(Data entries)
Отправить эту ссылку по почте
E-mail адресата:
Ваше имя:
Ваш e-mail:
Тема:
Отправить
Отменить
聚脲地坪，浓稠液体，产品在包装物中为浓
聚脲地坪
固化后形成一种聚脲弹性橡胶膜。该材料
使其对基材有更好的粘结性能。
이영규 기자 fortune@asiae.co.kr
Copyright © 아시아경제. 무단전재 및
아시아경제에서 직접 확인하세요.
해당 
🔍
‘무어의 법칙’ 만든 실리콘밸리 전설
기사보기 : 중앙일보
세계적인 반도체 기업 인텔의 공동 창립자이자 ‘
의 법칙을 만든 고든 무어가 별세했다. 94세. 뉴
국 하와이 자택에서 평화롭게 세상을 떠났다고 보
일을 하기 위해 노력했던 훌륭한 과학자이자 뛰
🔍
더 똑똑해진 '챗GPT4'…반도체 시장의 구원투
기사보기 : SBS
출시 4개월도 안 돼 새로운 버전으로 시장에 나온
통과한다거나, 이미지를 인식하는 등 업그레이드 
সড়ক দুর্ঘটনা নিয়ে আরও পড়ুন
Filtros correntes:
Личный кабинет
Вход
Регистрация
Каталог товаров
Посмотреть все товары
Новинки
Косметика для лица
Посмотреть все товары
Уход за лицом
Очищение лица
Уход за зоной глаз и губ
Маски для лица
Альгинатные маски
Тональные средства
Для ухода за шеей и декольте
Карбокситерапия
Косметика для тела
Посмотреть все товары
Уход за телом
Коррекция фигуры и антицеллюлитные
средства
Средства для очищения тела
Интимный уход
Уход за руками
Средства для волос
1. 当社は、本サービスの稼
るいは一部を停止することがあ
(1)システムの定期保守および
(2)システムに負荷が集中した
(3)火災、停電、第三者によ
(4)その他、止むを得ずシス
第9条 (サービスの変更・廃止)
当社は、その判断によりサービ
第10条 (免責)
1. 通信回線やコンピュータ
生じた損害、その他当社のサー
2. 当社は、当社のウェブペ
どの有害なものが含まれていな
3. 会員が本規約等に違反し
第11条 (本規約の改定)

- PROBLEM REQUIREMENTS -
Your answer must be the line containing "(3)火災、停電、第三者によ" through the last line above, copied exactly, with nothing added.

- PROBLEM SOLUTION -
(3)火災、停電、第三者によ
(4)その他、止むを得ずシス
第9条 (サービスの変更・廃止)
当社は、その判断によりサービ
第10条 (免責)
1. 通信回線やコンピュータ
生じた損害、その他当社のサー
2. 当社は、当社のウェブペ
どの有害なものが含まれていな
3. 会員が本規約等に違反し
第11条 (本規約の改定)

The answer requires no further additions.